Mayor Lori Lightfoot has recently proposed amending current search warrant policies to ensure that there is not a repeat of what happened in the 2019 wrongful raid on Anjanette Young’s home.
According to the Chicago Tribune, the City Council has been pushing for greater police reform, especially when it comes to search warrants, pressuring the city to adopt stricter police reforms in the wake of the Anjanette Young debacle.
The mayor’s proposal comes from the Chicago Police Department, and includes requiring approval by a deputy chief or higher rank, rather than just a lieutenant, to authorize a search warrant, as well as banning all “no-knock” warrants unless there is a safety threat, which needs to be approved by the bureau chief or higher, and will be tasked to a SWAT team.
Other reforms in the proposal include adding careful deliberation before a raid to ensure that the information obtained to approve the warrant was accurate, as well as following up any mistakes or wrongful raids with an “after-action review” and investigation by the city.

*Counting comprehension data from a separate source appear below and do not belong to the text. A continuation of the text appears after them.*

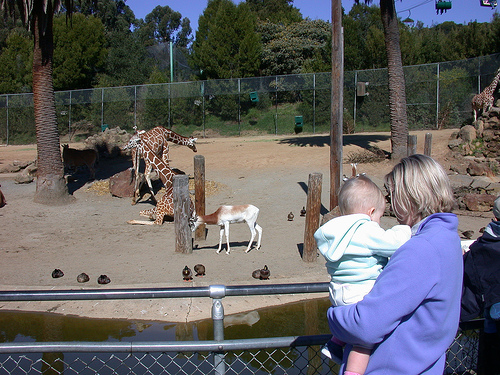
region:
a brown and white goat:
[181, 201, 266, 254]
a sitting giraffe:
[120, 124, 202, 224]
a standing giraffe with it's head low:
[125, 124, 200, 207]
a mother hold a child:
[309, 156, 464, 373]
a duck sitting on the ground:
[47, 264, 64, 281]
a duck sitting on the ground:
[71, 268, 89, 285]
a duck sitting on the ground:
[94, 271, 111, 287]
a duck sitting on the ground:
[249, 267, 269, 281]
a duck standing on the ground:
[177, 262, 192, 282]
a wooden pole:
[167, 167, 192, 257]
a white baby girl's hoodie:
[312, 213, 412, 278]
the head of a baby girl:
[333, 176, 386, 221]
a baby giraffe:
[192, 202, 268, 252]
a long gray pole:
[0, 278, 333, 303]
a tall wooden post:
[191, 152, 208, 239]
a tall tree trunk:
[28, 0, 72, 206]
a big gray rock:
[457, 122, 474, 142]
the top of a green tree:
[142, 5, 179, 43]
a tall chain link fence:
[1, 50, 497, 145]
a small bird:
[284, 210, 297, 222]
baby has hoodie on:
[280, 161, 394, 302]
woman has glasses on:
[373, 160, 446, 235]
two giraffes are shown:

Finally, a female officer must accompany all searches.
Lightfoot stressed that the reforms are meant to protect citizens’ human rights and dignity. She said, “Each of these reforms was crafted for the sole purpose of ensuring that the rights and the basic human dignity of all Chicagoans, no matter what the circumstances, are respected and protected, and that the wrongs of the past are made right. This moment, however, is not the end. It’s the beginning.”
Despite Lightfoot’s best intentions, her proposal is receiving some criticism from the City Council who believe her reforms are insufficient. Their own proposal consisted of further reforms supported by Young that included banning police from pointing guns at children, handcuffing them, or doing the same to relatives in front of children.

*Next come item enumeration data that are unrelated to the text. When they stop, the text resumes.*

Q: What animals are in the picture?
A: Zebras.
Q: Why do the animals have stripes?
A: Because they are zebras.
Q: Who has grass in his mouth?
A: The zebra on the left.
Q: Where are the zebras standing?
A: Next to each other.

Some see the recent reforms as an attempt by the mayor to regain the trust of the City Council after her administration did not initially grant Young an “open records request” to allow the publication of body camera footage of the raid on her home.
“Trust is not something that is a static thing. It has to be constantly worked upon and you have to make sure that you’re committing yourself fundamentally to being present, and to listen, and to making sure that you’re being responsive to the feedback,” Lightfoot said. “It’s an ongoing process I think that any leader has, and me in particular.
Chicago Police Superintendent David Brown who helped develop the proposal said that the search warrant policy will be posted as a draft on the CPD’s website for 15 days for public transparency and comment before a final policy is implemented. He encouraged the public to review the new policy and give feedback.
“We must always work to improve. We must always focus special emphasis on continually improving our policies, training, transparency and accountability,” Brown said.
Many were unsatisfied with the proposal.
Young’s attorney, Keenan Saulter, released a statement saying the mayor’s proposals fell “woefully short of the types of reforms that the citizens of Chicago require to feel secure in their homes from these violent and often wrongful raids.”
Police accountability “experts,” such as civil rights attorney Sheila Bedi, claim that the reforms are not sufficient and are vague as to how officers should act in a “least harmful” way during raids.
Bedi said, “There are sort of hints at understanding how serious and devastating these practices have been. But the remedies just fall far short of really addressing the harm.”